I would assume Skype is the major competitor to Google Hangouts?
Yes, Microsoft's Skype is a competitor to Google Hangouts. But Skype is not free to call real phones in the US, nor does Microsoft give you a free phone number the way Google does. You can get a US phone number from Microsoft Skype for $18 / 3 months and then use that in Europe (or anywhere you can get online) to receive unlimited incoming calls (free after the $18), but calling out is extra. Google offers both of those free with Hangouts , at least to make calls to/from the US (even to landlines, not just to others who have Hangouts installed). Like Skype, you can make international calls with Hangouts for a small per-minute fee, and you can buy Google credit just like you can buy Skype credit for that.

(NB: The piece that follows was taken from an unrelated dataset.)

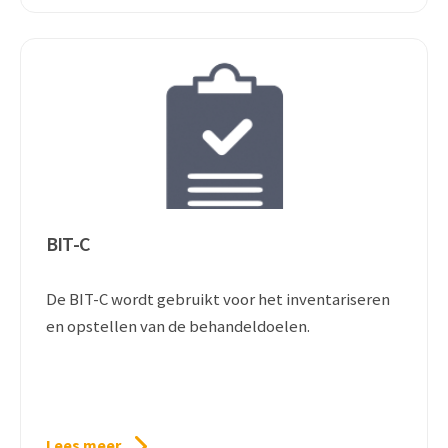
BIT-C
De BIT-C wordt gebruikt voor het inventariseren
en opstellen van de behandeldoelen.
Lees meer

Thanks everyone for the replies. Hangouts was already installed on my Samsung S5 and I added the Hangouts Dialer app. I set up a Google Voice phone number and the Hangouts app on my phone intergrated with it. I didn't install the Google Voice app on my phone as I didn't see it as necessary. After changing a few settings in Hangouts I'm allowing Hangouts to manage the incoming calls and texts from my new Google Voice phone number. From my pc I went to my Google Voice account and under phones I unchecked my cell phone's number so all calls from my Google Voice number only "ring" via my phone's Hangouts app. Before I did that it was quite confusing when my phone would ring at the same time Hangouts would ring. Like Andrew said I will be able to use my phone on wifi in Europe to call and receive calls from cell phones and landlines in the US. I'll also be able to text cell phones in the US. The thing I like about it, other than it's all free, is that by using a Google Voice phone number with Hangouts the person I'm calling/texting doesn't need to install Hangouts or have a Google Voice phone number. I've only been playing with it for a day so if anyone has some tips let me know.
Glad you got it set up. I do have the Google Voice app installed on my Android because I use my Google Voice phone number as my primary number. So when I call out, I want the other phone's caller ID to show my Google number, not my actual cell number. I could do this with Hangouts dialer too, except that that will use mobile data if I'm not on WiFi, but the Google Voice app uses just phone minutes (by relaying as I said above to Google's US phone numbers). So I won't use mobile data when I'm making/receiving calls. This won't work in Europe of course - over there I'll have to use Hangouts.
I actually have two cell phones - one as a spare (basically a "free" phone - but that's another story). They have different phone numbers, but both are on my Google Voice account. When someone calls my Google number, both phones ring - like having two different house phones.